Stored data =
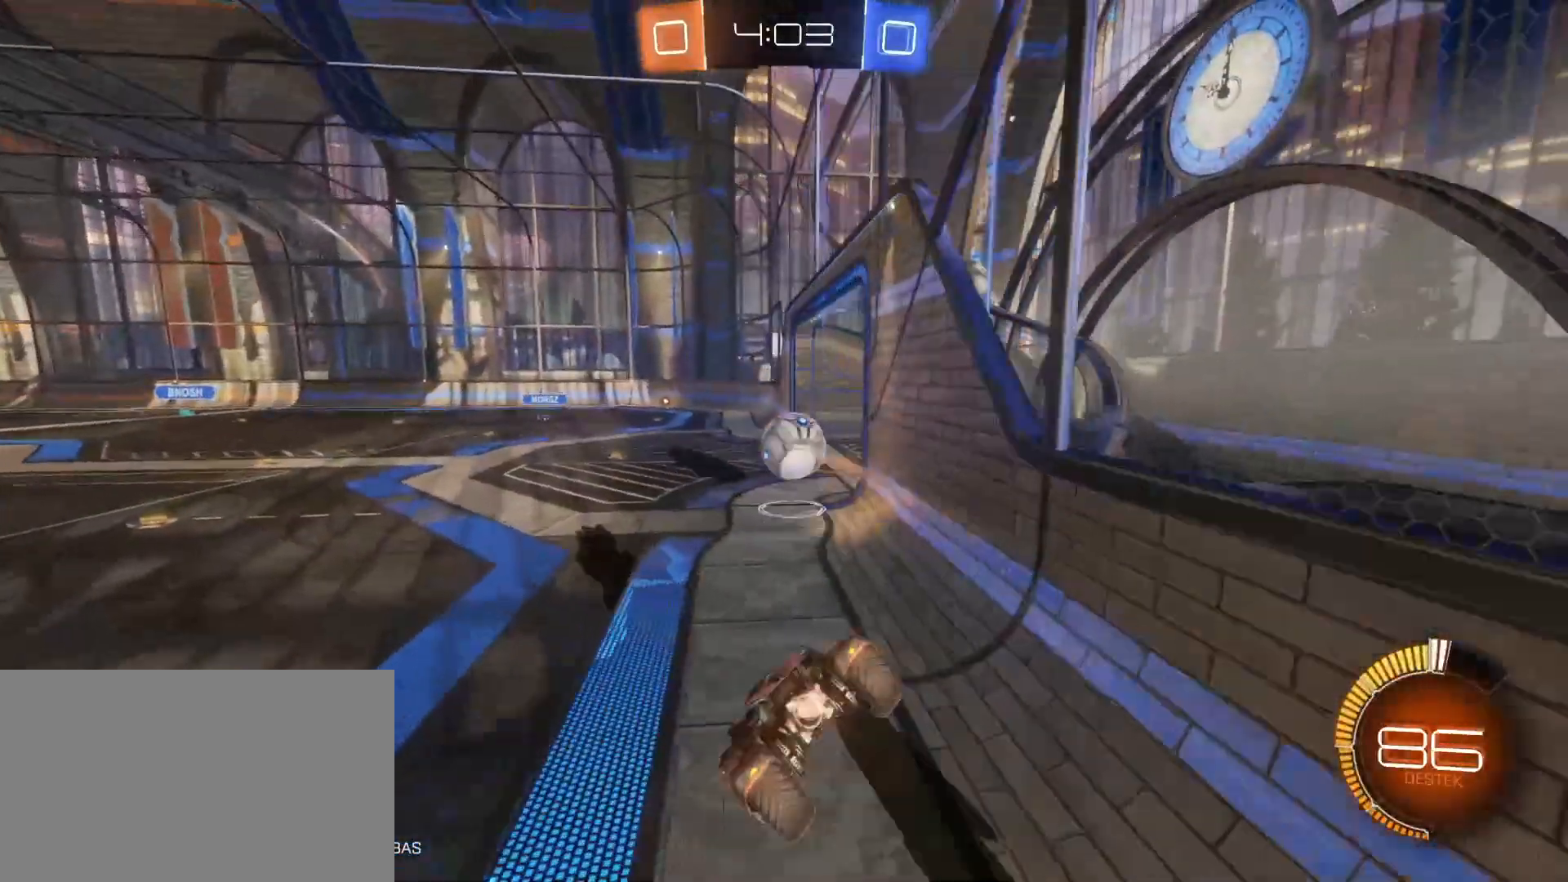
{"keys": [], "mouse": [], "mouse_move": "still", "events": [[67, "a", "up"], [100, "s", "down"], [150, "e", "up"], [333, "a", "down"], [383, "a", "up"], [433, "s", "up"]]}
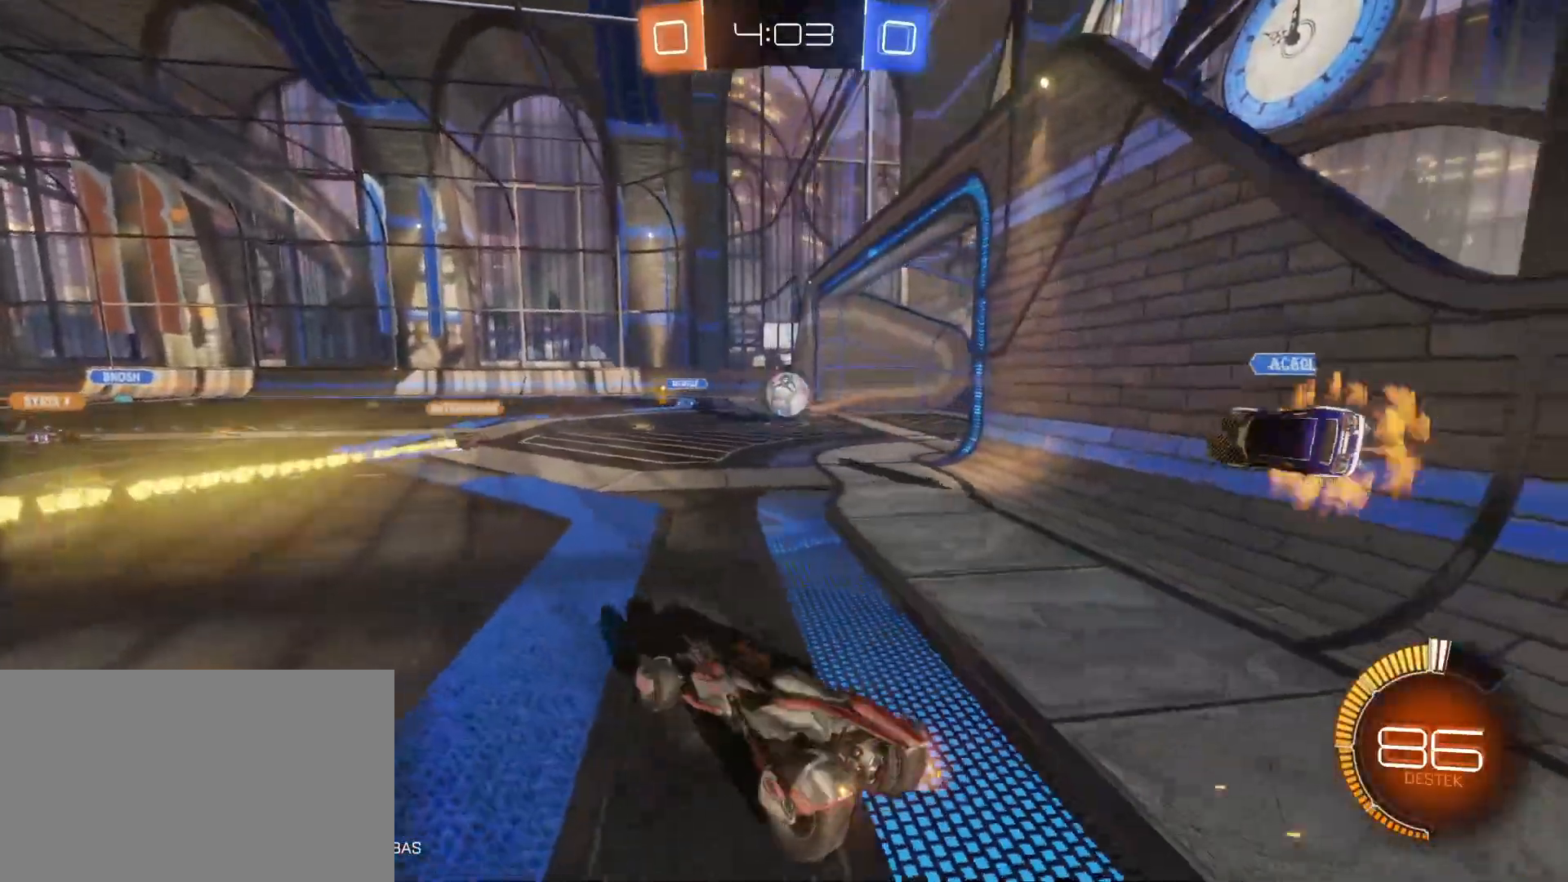
{"keys": ["q", "w"], "mouse": ["left"], "mouse_move": "still", "events": [[33, "w", "down"], [117, "mouse_left", "down"], [217, "q", "down"]]}
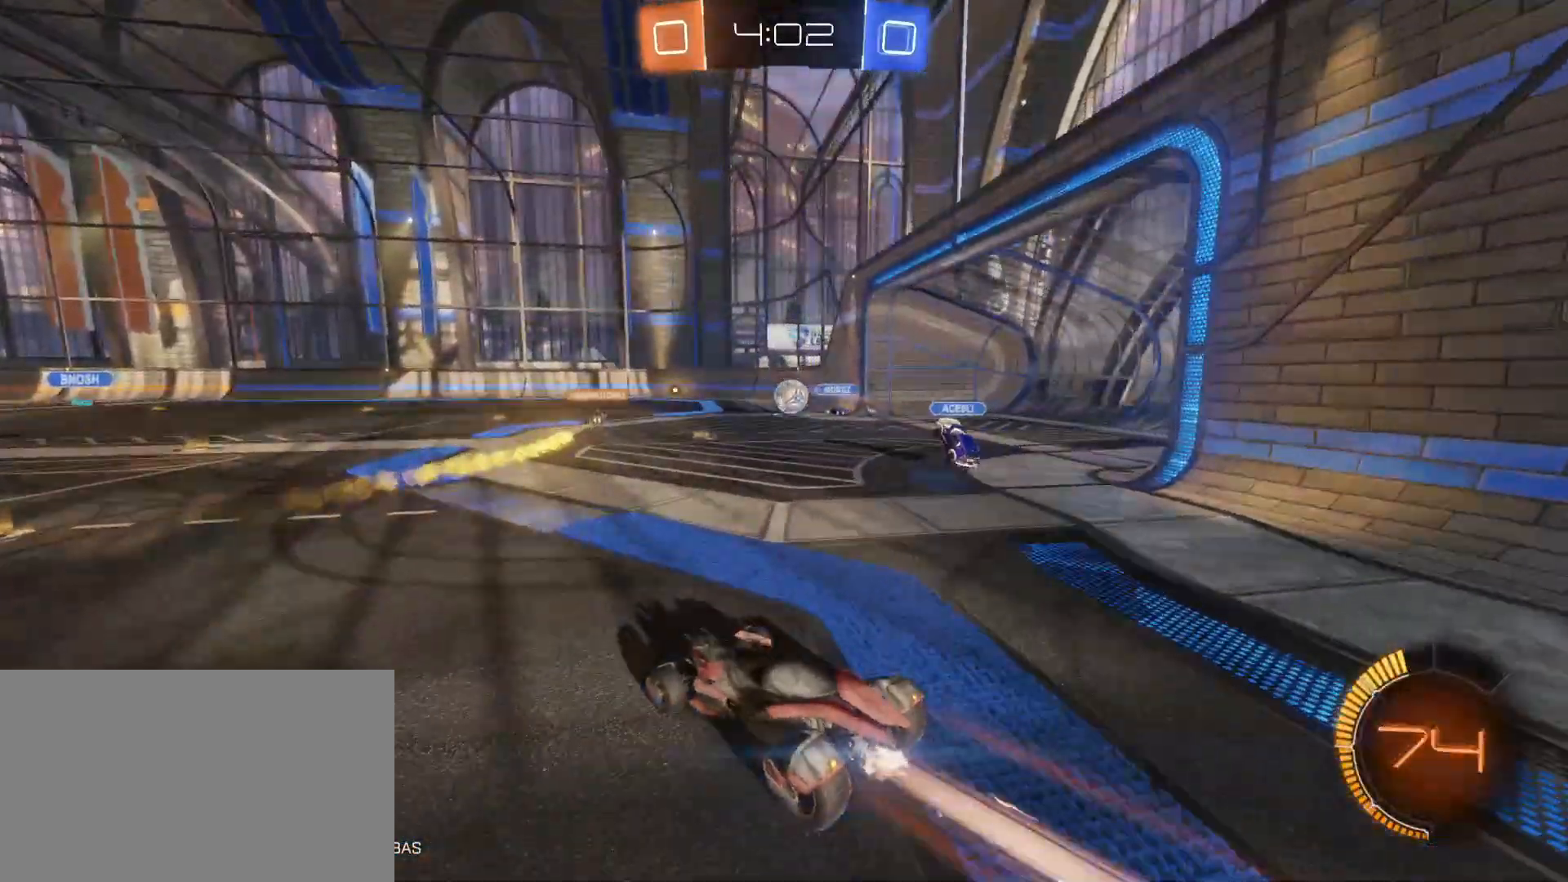
{"keys": ["q", "w"], "mouse": ["right"], "mouse_move": "left", "events": [[183, "mouse_right", "down"], [183, "space", "down"], [233, "mouse_left", "up"], [283, "mouse_right", "up"], [317, "mouse_right", "down"], [417, "space", "up"]]}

Instructions for the task = Go through the listing above and locate each line that holds the word "still". Copy those lines.

Written solution =
{"keys": [], "mouse": [], "mouse_move": "still", "events": [[67, "a", "up"], [100, "s", "down"], [150, "e", "up"], [333, "a", "down"], [383, "a", "up"], [433, "s", "up"]]}
{"keys": ["q", "w"], "mouse": ["left"], "mouse_move": "still", "events": [[33, "w", "down"], [117, "mouse_left", "down"], [217, "q", "down"]]}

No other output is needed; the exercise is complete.